“我们眼下哪有那么多钱?”
“地皮的钱咱拿出来了,这一说上机器,他们各各挣着要投股。也不要人太多,人多事稠。要入股的人我也得看看再说……有几个人入,这样咱再出个百十万就成了。”
牛阳知道,平日与高一桐在一起的男人,左呼右拥一大片,要“话语”有多少都成,可要论论实力从他们口袋里掏“money”,还真得细细琢磨琢磨!
“都是小户人家,谁能给你拿出个几十万?”
“他们心热得很,到时各自借些也干!”
“让一个小户人家去借钱?”牛阳忧心!
“他们一心要入股,到时给他们立下字据,各自签上他们的名字,省得到时生事。”
“你就别管了……这几天准备去拉锅炉、砖机、厂里还要请来两个师傅,一个懂机器一个懂烧制,不太好找,正在联系。”牛阳听着,看着高一桐手臂收放间的力量,没有再说下去。他喝着茶,牛阳与之说着话,这样的镜头是多么难得!难得得让她有些恍惚!可好像又有新的担忧!
锅炉和砖机的厂家都在福建,因着各种原因,厂家不能直接发货过来。高一桐要亲自跑一趟。

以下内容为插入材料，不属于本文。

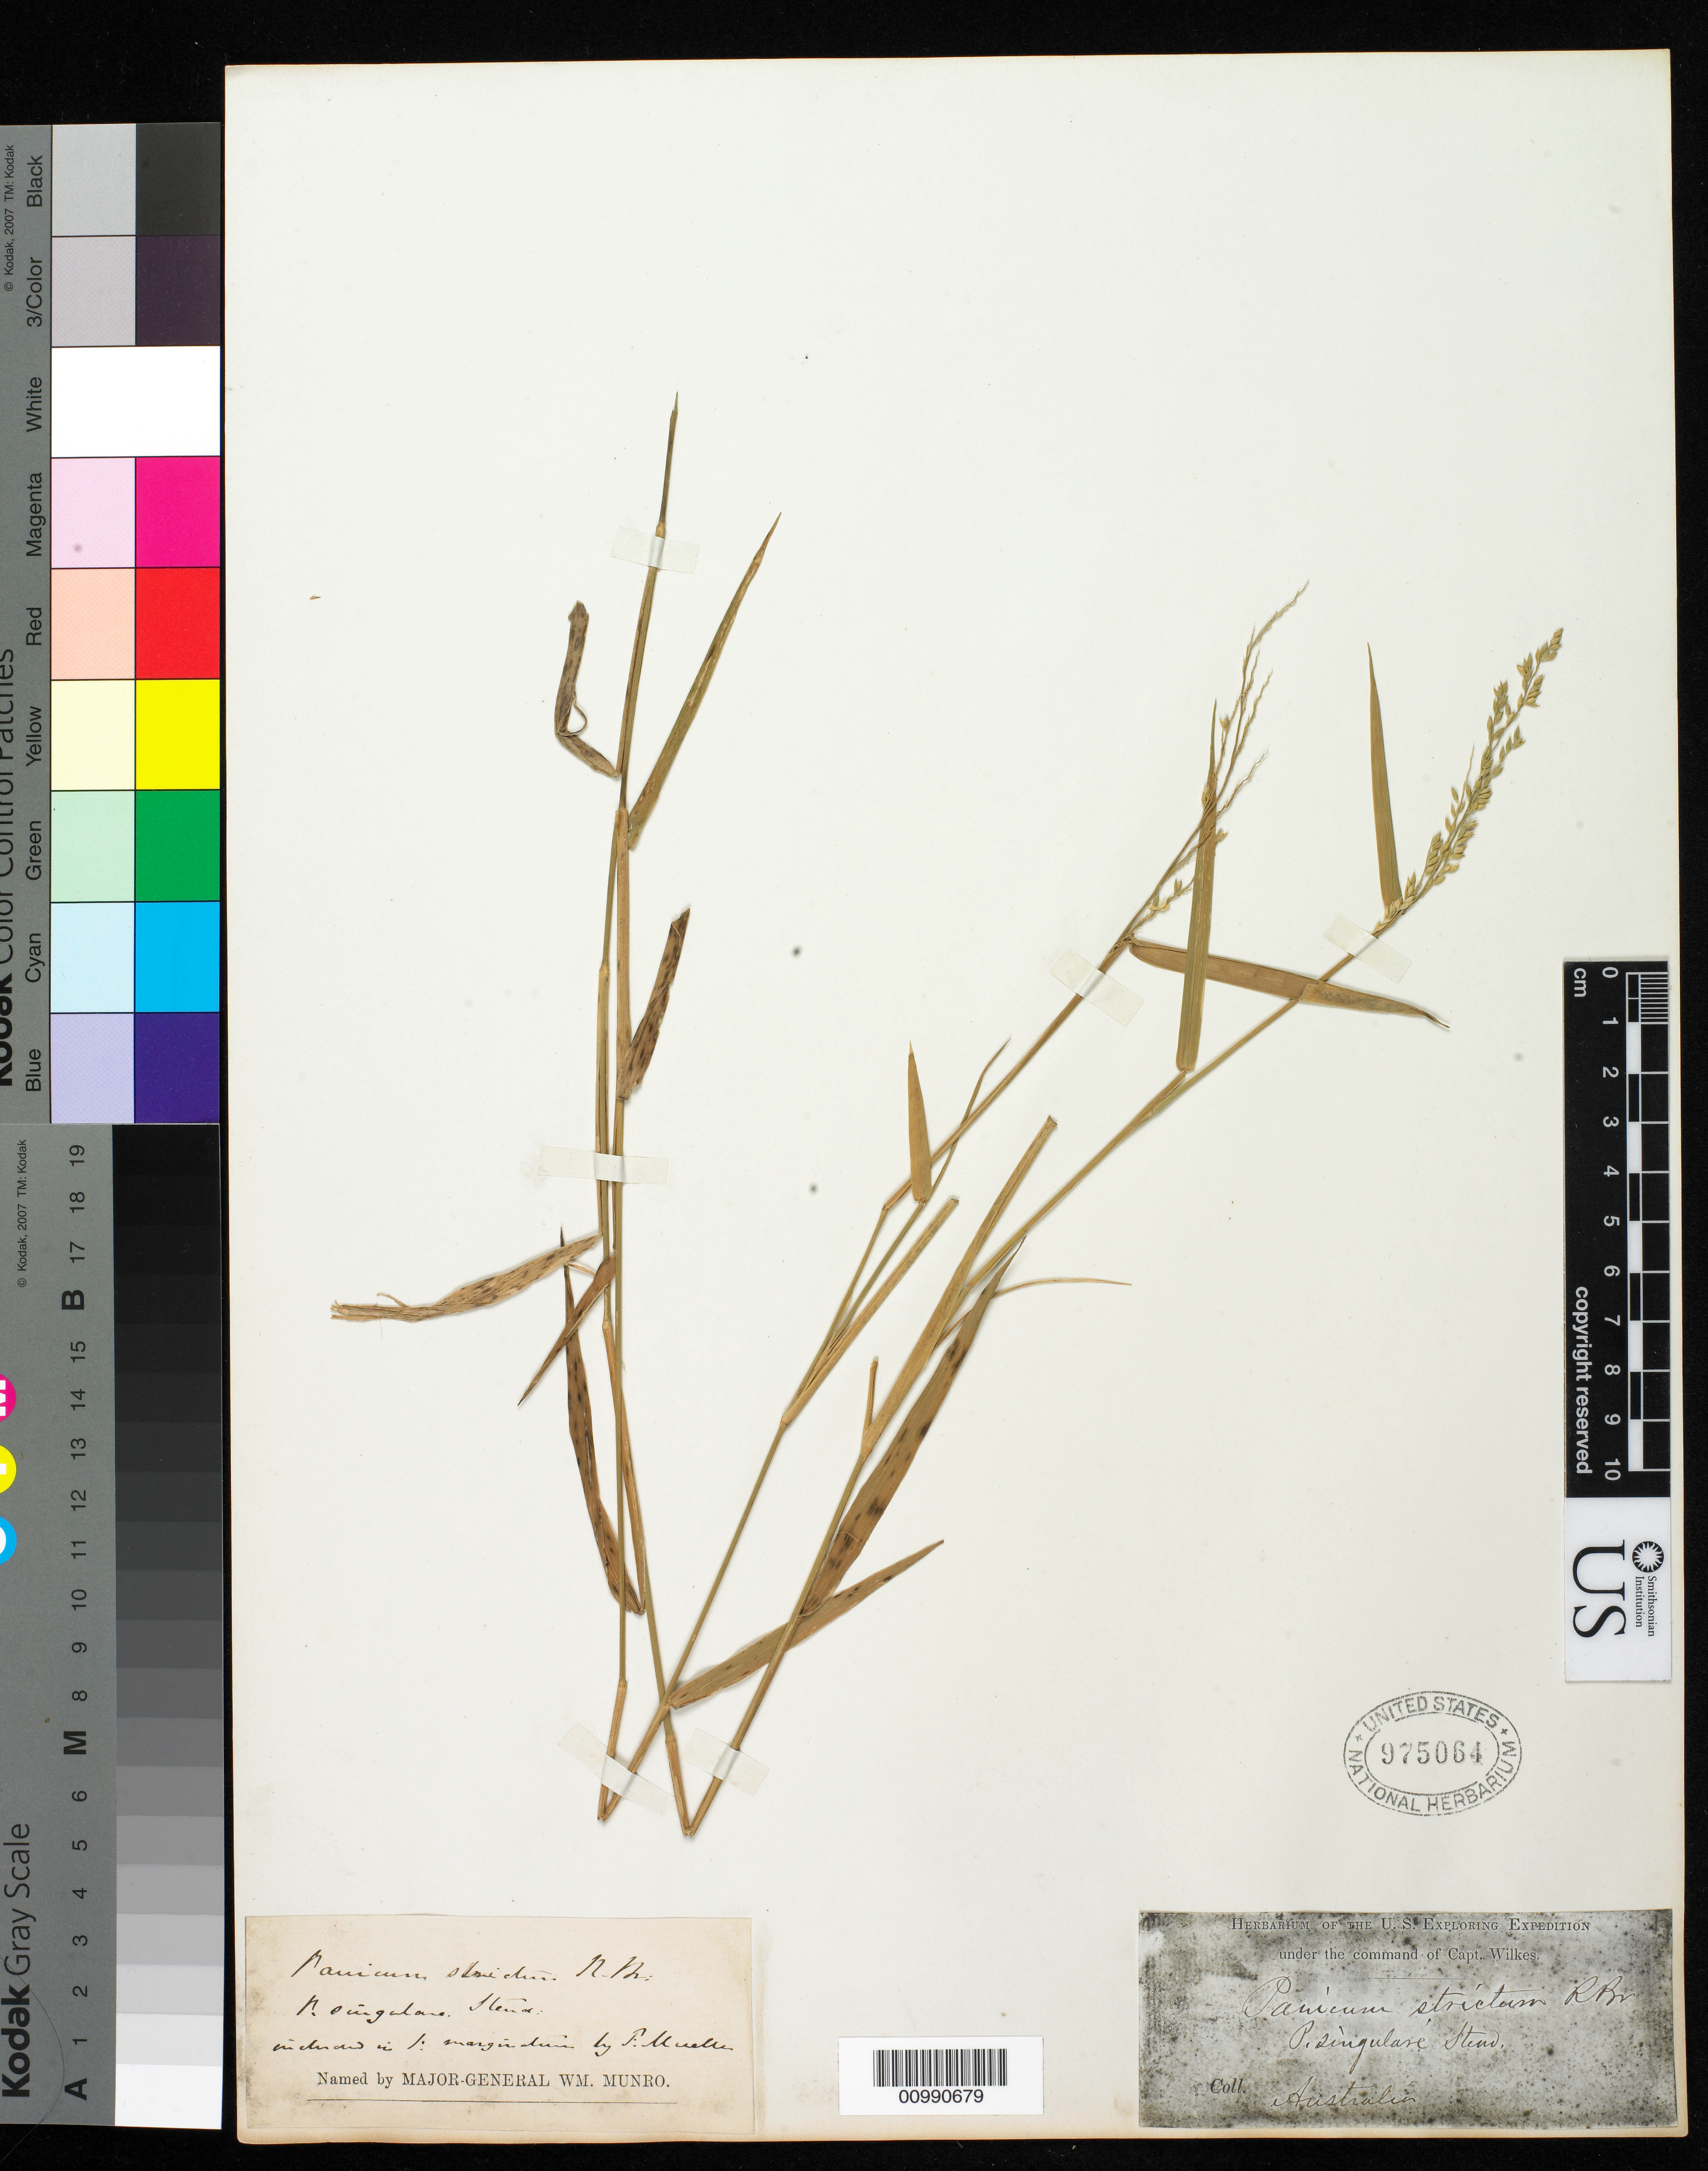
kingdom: Plantae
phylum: Tracheophyta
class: Liliopsida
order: Poales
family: Poaceae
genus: Panicum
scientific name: Panicum sp.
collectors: Wilkes Explor. Exped.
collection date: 1838/1842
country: Australia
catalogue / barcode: US 975064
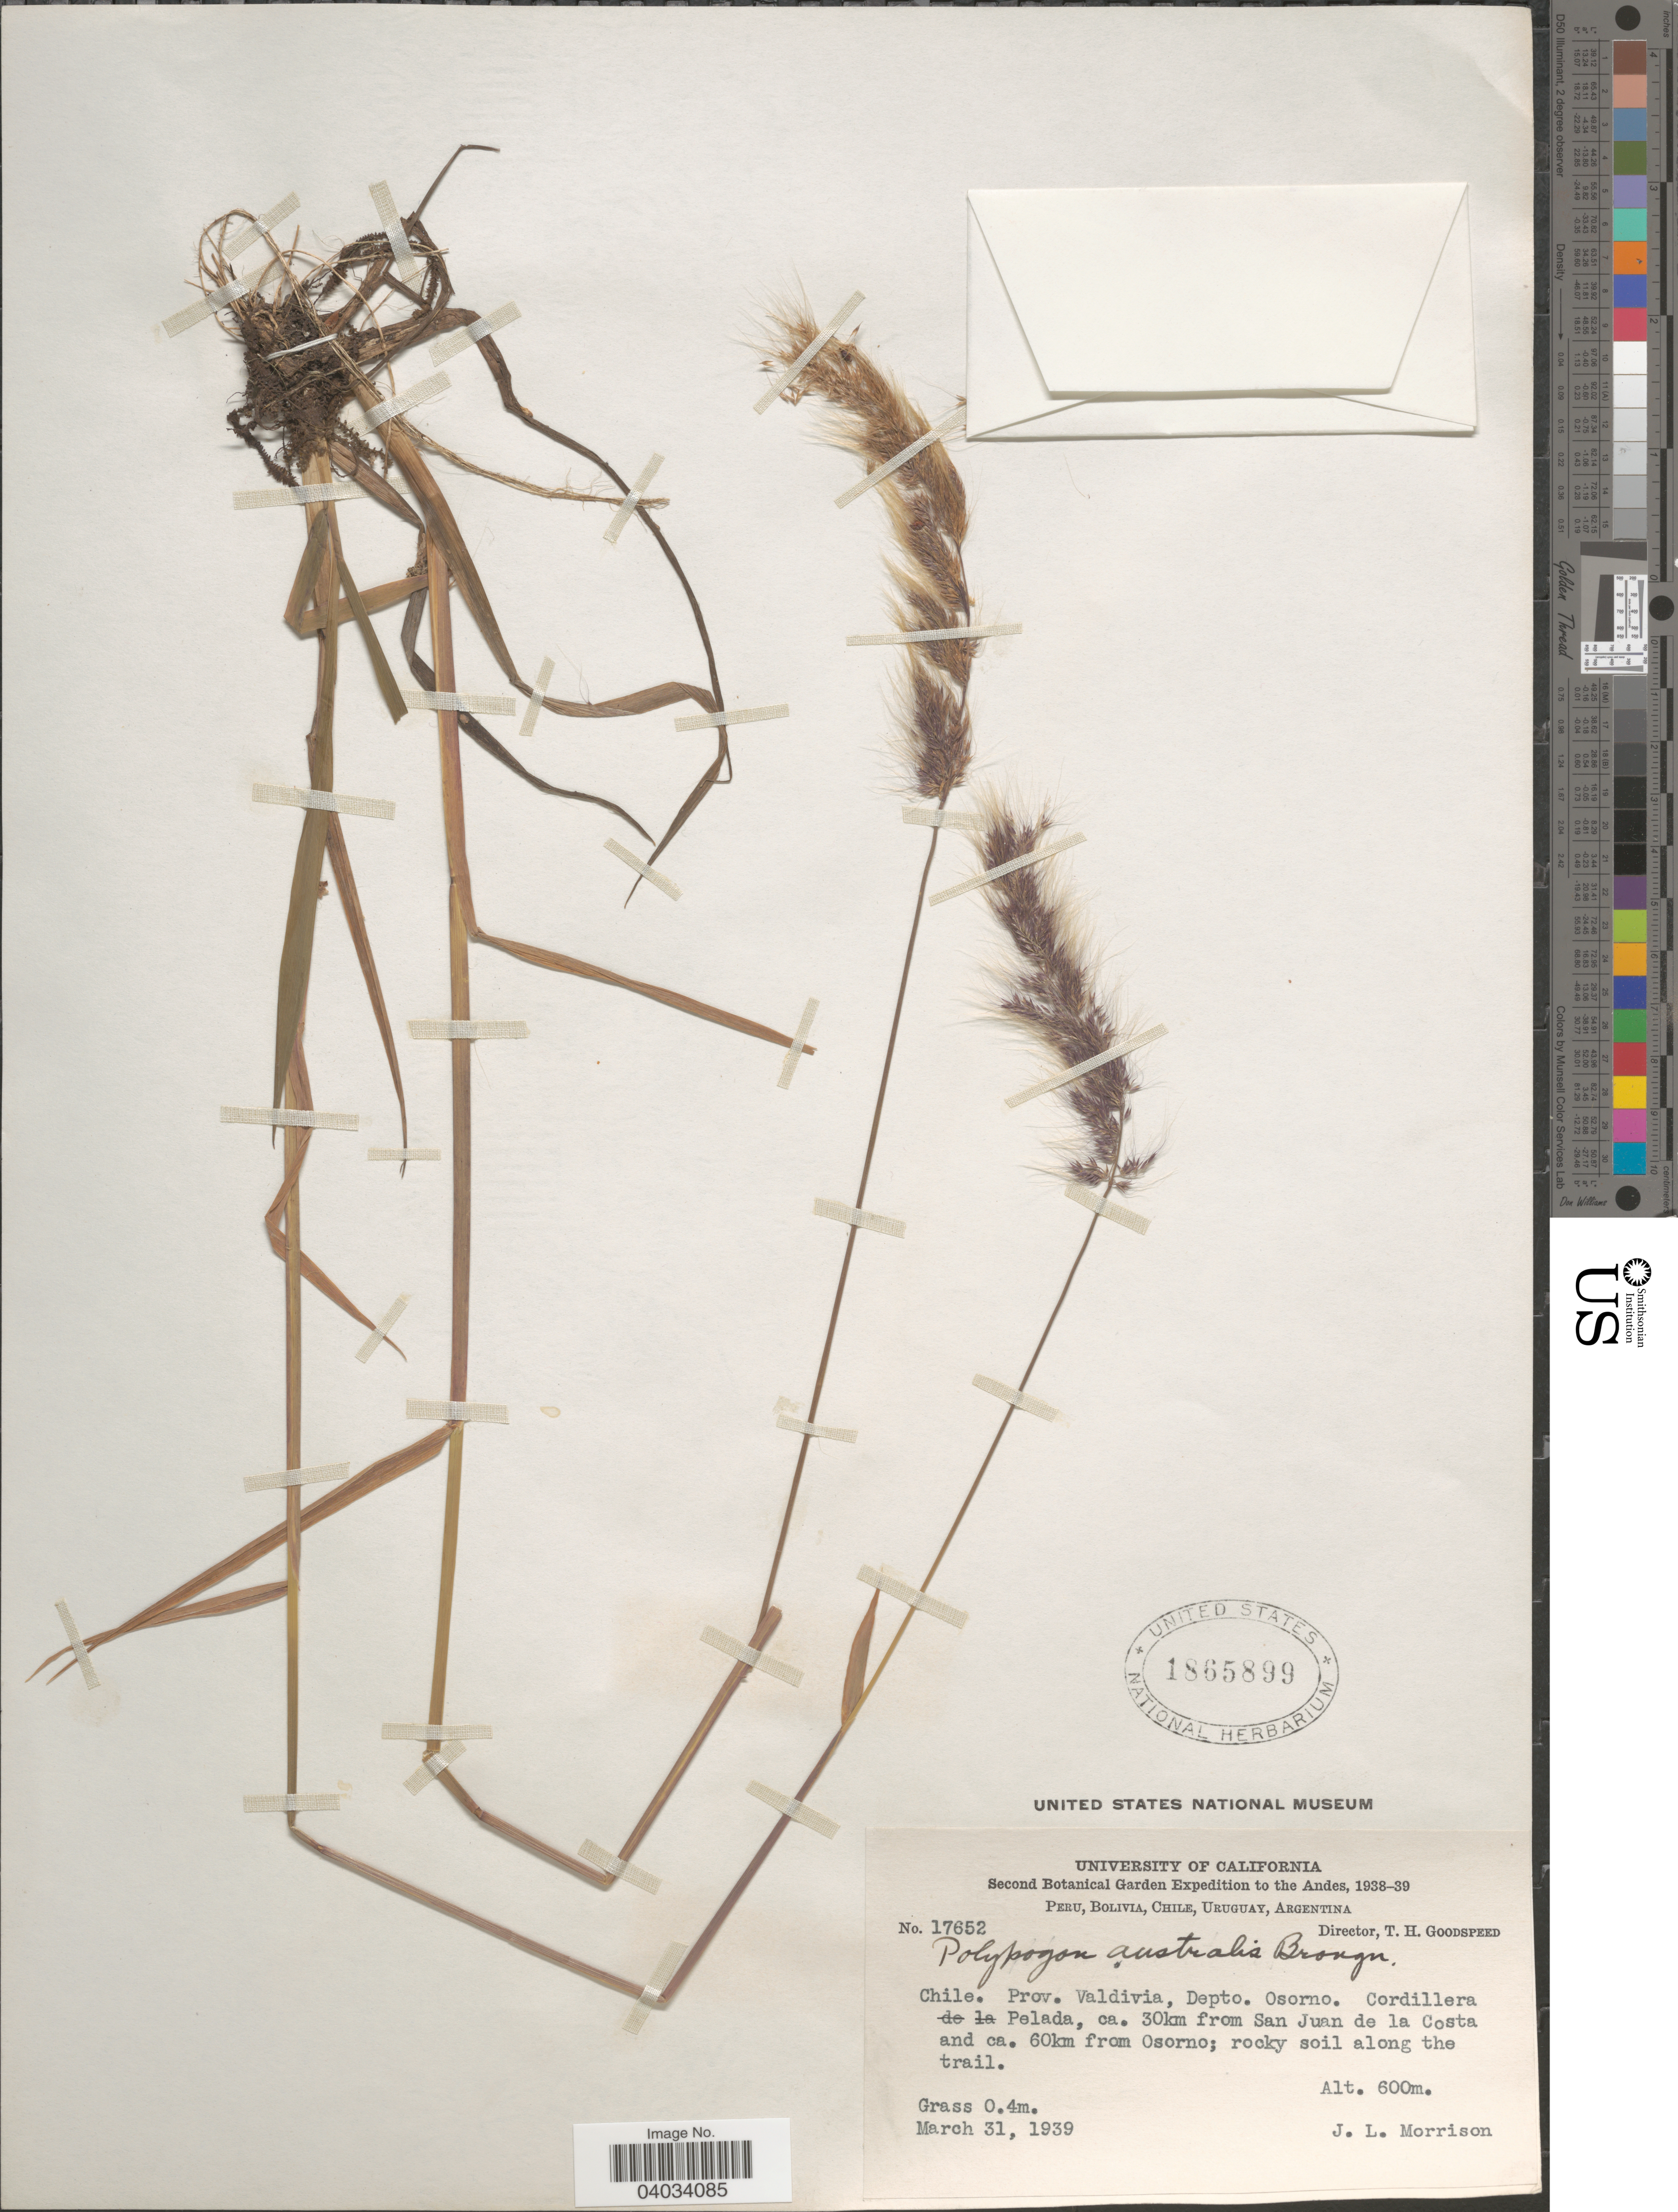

如果说牛阳与孩子曾经常因见不到高一桐的面而心生抱怨,而现在因着一个正在筹备的砖厂,他很晚到家后的电话频繁冗长,让人有时冲动得恨不能夺下摔了它!——日子都是在别人的眼睛里、是美好或辛酸?其实它真正的样子是什么只有自己知道!其实不必羡慕也不必怜悯!
牛阳把家里唯一的折子拿出来,递给高一桐。
“就剩这个了!”她说。
“七十万就够,他们再兑一些,后期工地的资金回来了再投。”
人,就是这样的动物?当手里攥着钱时,就会有一份踏实在。好像攥着个世界!牛阳的心一下子空了似的!当活得明白些,才会知道,钱是个什么东西?真他妈不是个东西!